The browser then forms a connection to the Web server at that IP address on port 80.

Following the HTTP protocol, the browser sends a GET request to the server, asking for the file "http://www.xxxx.com/xxxx.htm." (Note that cookies may be sent from browser to server with the GET request -- see How Internet Cookies Work for details.)

The server sends the HTML text for the Web page to the browser. (Cookies may also be sent from server to browser in the header for the page.)

The browser reads the HTML tags and formats the page onto your screen.

***Security

You can see from this description that a Web server can be a pretty simple piece of software. It takes the file name sent in with the GET command, retrieves that file and sends it down the wire to the browser. Even if you take into account all of the code to handle the ports and port connections, you could easily create a C program that implements a simple Web server in less than 500 lines of code. Obviously, a full-blown enterprise-level Web server is more involved, but the basics are very simple.

Most servers add some level of security to the serving process. For example, if you have ever gone to a Web page and had the browser pop up a dialog box asking for your name and password, you have encountered a password-protected page. The server lets the owner of the page maintain a list of names and passwords for those people who are allowed to access the page; the server lets only those people who know the proper password see the page. More advanced servers add further security to allow an encrypted connection between server and browser, so that sensitive information like credit card numbers can be sent on the Internet.

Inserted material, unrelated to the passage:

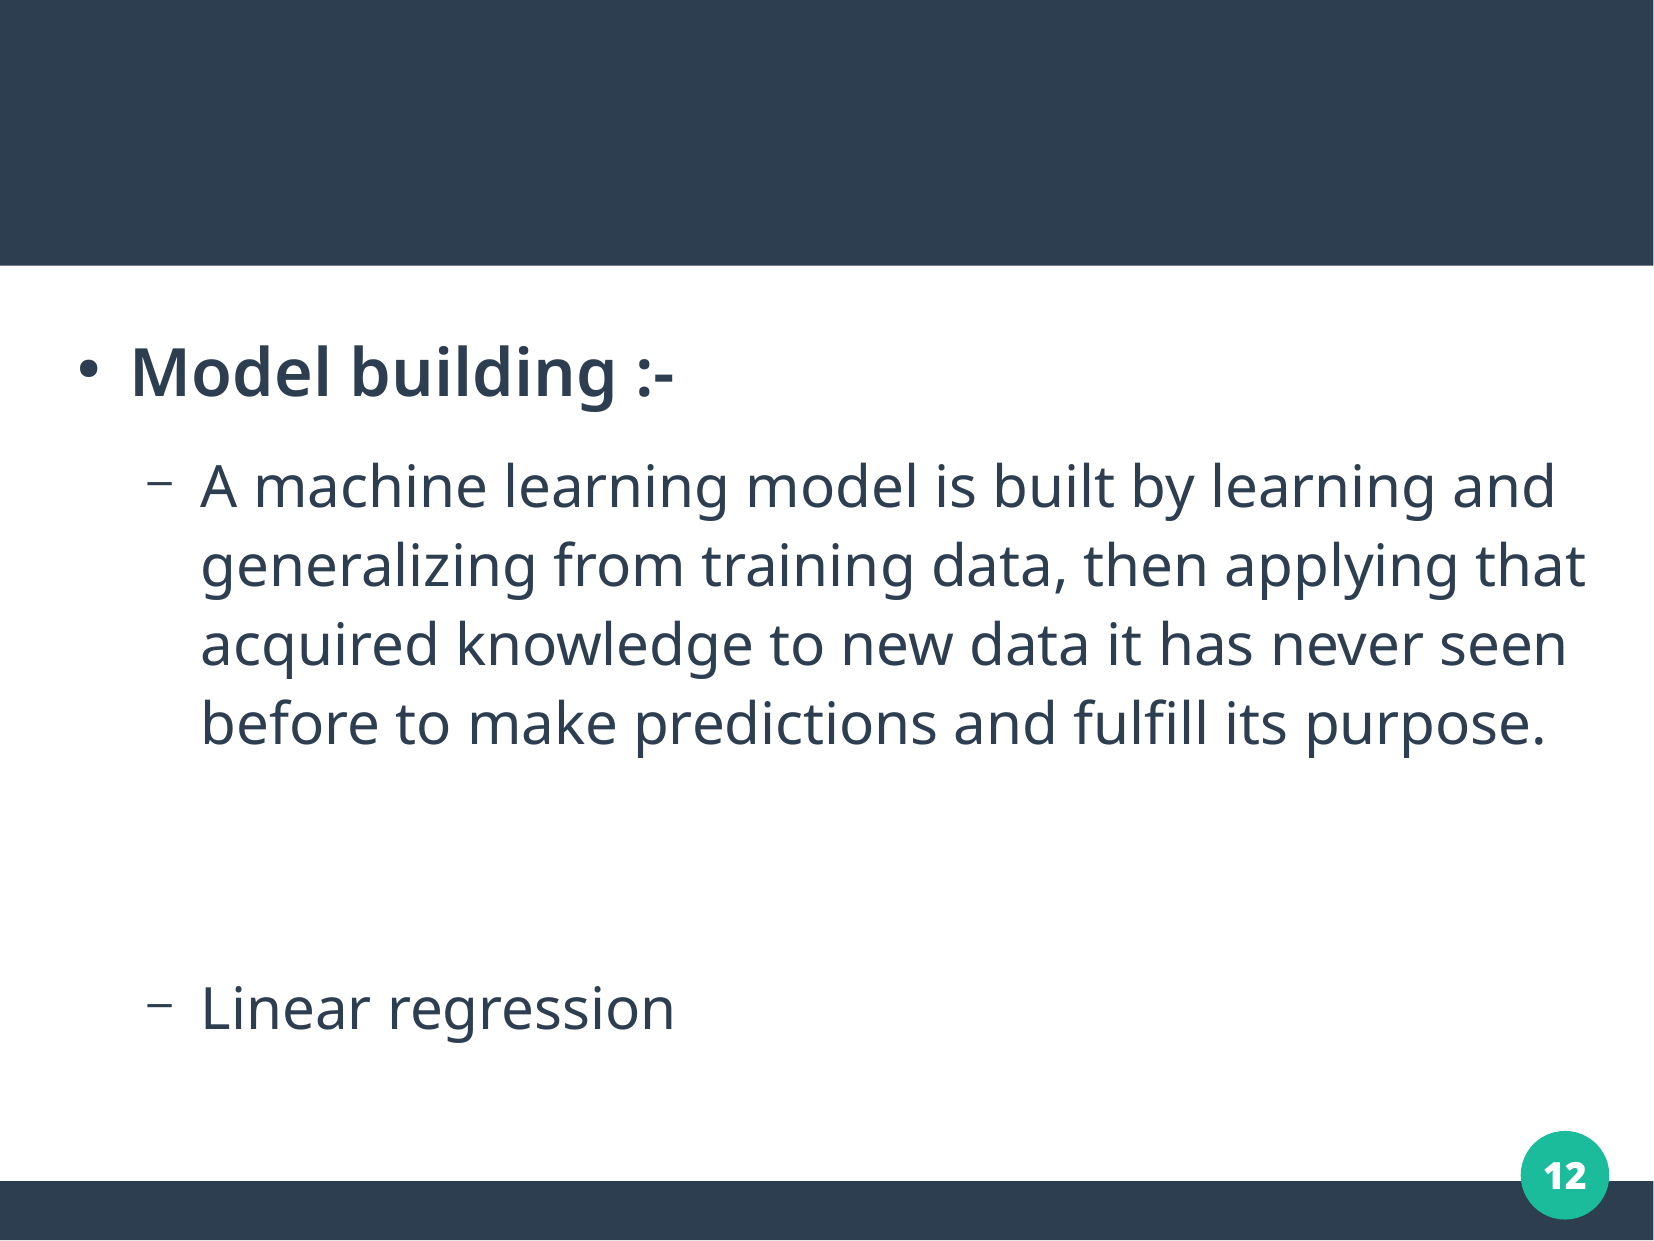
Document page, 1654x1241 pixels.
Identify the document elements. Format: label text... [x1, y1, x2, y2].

list Model building :- A machine learning model is built by learning and generalizing from training data, then applying that acquired knowledge to new data it has never seen before to make predictions and fulfill its purpose. Linear regression [59, 324, 1595, 1152]
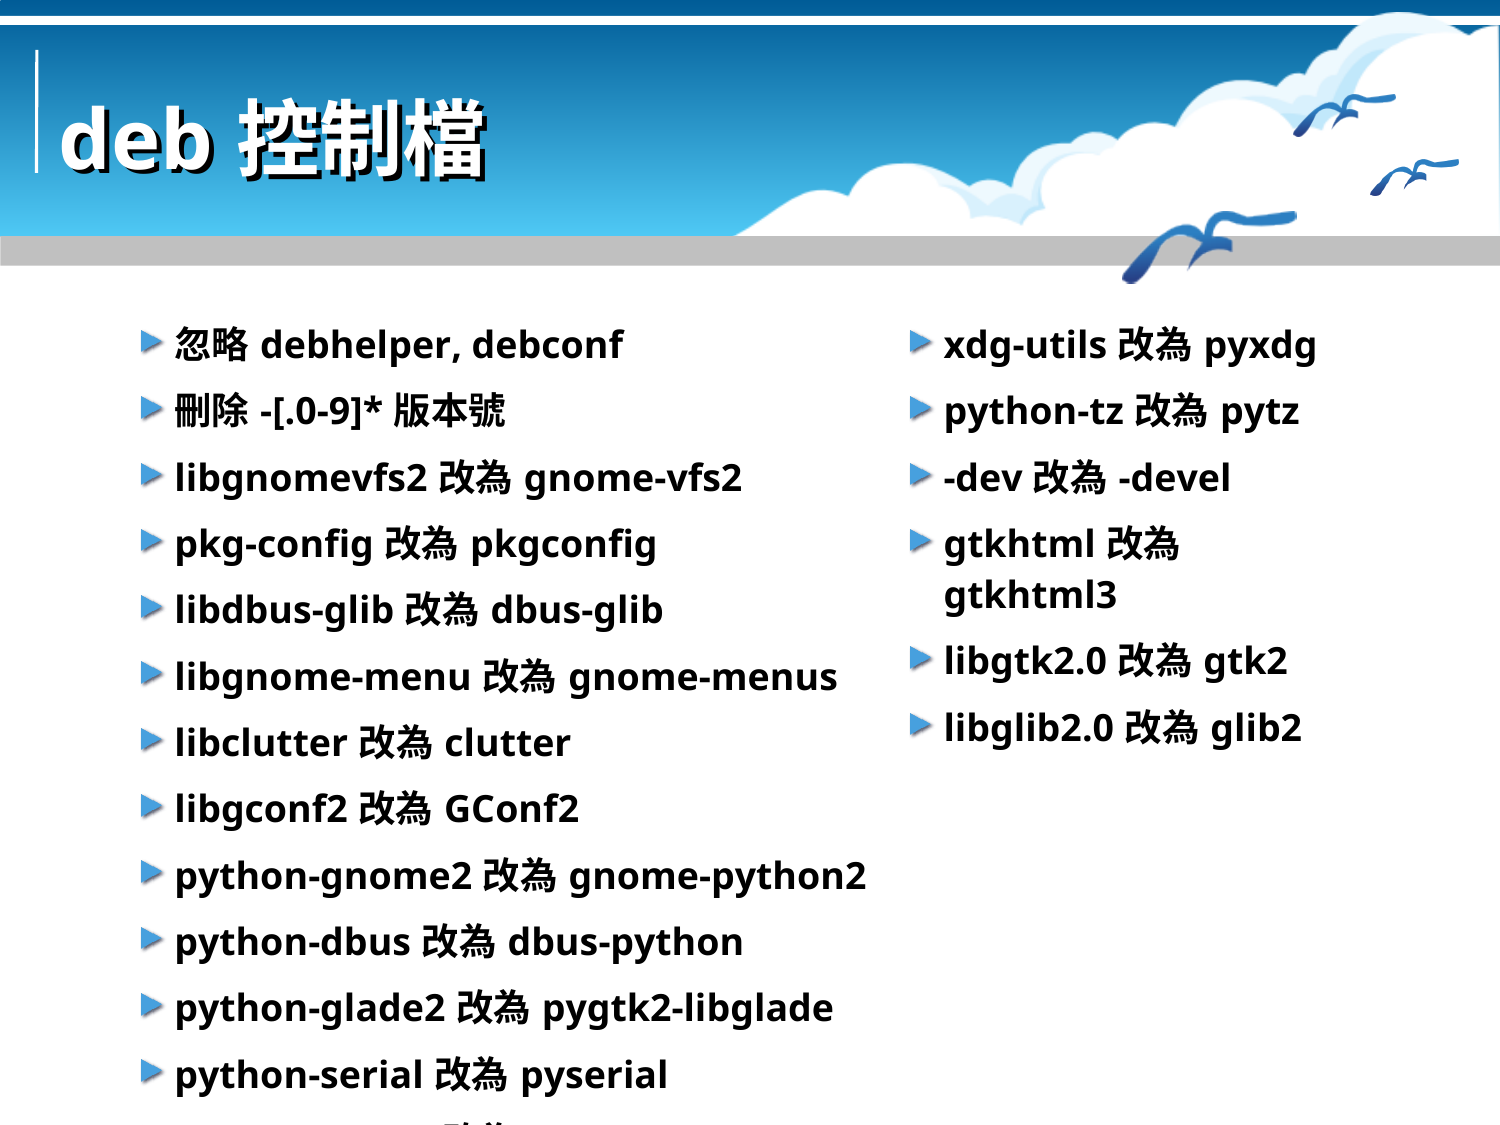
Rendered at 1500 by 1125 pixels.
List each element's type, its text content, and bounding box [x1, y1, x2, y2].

That's really all there is to a Web server that delivers standard, static pages. Static pages are those that do not change unless the creator edits the page.

***Dynamic Pages

But what about the Web pages that are dynamic? For example:
Any guest book allows you to enter a message in an HTML form, and the next time the guest book is viewed, the page will contain the new entry.

The whois form at Network Solutions allows you to enter a domain name on a form, and the page returned is different depending on the domain name entered.

Any search engine lets you enter keywords on an HTML form, and then it dynamically creates a page based on the keywords you enter.